● **Work order**:
Looking through the data below, work out how many lines have the word "Perón". Reply with that number only.

(Source records)

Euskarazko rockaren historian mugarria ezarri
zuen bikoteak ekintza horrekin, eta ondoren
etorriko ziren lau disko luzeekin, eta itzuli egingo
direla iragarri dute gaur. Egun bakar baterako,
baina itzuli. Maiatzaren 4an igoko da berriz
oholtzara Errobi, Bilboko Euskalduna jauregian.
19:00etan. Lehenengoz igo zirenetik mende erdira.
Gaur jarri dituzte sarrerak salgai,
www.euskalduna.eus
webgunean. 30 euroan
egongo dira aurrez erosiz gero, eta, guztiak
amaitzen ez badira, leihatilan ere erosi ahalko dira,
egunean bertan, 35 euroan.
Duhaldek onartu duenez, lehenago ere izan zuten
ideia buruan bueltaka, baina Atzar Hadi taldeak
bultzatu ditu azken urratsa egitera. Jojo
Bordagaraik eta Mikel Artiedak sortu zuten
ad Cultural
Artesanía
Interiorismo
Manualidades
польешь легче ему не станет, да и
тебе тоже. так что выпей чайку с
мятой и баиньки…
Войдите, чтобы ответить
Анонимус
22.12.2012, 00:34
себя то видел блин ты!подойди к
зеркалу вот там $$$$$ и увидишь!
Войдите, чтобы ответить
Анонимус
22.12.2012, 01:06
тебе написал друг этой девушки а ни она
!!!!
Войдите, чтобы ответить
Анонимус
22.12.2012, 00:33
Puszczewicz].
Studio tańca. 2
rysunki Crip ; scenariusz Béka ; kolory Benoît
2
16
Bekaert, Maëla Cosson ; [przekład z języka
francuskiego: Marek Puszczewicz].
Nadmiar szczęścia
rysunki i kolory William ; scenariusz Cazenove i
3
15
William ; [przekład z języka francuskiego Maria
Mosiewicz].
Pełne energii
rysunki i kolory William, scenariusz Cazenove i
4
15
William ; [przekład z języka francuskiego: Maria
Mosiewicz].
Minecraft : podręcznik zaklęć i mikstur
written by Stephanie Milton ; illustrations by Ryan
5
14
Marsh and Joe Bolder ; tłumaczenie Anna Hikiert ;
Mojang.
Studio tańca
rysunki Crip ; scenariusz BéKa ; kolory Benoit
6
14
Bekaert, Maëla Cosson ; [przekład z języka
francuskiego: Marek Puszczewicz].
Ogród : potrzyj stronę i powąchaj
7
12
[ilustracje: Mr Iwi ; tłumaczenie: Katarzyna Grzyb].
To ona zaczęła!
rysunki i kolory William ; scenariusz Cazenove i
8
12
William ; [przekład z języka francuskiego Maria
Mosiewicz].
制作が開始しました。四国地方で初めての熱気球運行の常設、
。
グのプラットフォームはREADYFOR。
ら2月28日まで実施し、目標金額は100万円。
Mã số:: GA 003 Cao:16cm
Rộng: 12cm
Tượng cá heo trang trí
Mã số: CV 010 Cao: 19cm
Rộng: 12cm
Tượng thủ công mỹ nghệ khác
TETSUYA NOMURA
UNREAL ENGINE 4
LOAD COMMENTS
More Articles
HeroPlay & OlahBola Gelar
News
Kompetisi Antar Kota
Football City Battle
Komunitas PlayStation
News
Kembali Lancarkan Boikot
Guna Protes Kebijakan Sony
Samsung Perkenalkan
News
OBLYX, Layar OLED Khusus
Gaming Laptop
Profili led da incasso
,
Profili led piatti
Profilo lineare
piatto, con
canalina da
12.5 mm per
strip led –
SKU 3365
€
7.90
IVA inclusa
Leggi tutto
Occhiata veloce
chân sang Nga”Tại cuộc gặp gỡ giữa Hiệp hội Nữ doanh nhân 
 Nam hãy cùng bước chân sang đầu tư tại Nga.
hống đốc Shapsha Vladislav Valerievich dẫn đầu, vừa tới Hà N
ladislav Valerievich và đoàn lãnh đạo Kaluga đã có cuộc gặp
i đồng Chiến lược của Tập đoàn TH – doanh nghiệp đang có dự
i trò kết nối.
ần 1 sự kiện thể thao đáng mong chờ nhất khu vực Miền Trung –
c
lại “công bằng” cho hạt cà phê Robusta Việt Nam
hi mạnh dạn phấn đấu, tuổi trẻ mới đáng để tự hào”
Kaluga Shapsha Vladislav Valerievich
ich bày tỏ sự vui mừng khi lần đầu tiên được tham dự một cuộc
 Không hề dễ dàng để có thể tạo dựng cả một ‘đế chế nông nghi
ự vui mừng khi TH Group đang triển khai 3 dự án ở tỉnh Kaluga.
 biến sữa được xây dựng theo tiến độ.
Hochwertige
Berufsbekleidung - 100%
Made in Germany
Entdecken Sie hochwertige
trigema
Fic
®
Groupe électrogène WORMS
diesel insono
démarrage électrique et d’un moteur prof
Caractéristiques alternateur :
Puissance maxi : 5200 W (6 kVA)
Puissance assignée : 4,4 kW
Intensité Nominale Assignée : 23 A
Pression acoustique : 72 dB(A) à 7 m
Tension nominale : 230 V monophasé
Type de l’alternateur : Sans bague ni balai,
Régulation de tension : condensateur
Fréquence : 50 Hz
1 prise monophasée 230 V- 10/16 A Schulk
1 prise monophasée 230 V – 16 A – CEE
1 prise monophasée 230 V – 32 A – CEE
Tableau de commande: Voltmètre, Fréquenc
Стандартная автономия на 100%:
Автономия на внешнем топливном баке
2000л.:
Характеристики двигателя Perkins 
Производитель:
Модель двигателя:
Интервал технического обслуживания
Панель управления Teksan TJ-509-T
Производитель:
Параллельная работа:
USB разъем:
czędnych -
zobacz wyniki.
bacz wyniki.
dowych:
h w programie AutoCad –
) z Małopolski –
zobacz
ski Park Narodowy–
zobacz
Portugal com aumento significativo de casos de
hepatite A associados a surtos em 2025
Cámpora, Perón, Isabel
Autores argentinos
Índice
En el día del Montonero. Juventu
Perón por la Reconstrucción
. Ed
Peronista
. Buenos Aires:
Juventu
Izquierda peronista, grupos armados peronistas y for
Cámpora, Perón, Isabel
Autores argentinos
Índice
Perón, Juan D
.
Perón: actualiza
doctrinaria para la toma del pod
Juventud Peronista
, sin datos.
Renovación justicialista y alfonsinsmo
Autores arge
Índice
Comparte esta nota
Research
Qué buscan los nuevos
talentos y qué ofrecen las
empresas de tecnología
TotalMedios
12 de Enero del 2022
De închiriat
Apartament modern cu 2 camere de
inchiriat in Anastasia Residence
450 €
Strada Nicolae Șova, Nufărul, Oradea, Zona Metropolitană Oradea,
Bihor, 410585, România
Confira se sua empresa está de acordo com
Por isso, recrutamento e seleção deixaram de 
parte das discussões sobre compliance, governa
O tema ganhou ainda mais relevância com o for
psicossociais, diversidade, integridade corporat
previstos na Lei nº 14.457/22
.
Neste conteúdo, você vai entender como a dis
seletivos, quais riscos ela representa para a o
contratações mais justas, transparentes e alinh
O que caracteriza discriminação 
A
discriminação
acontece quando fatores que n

(End Source records)

● **Result of this exercise**:
5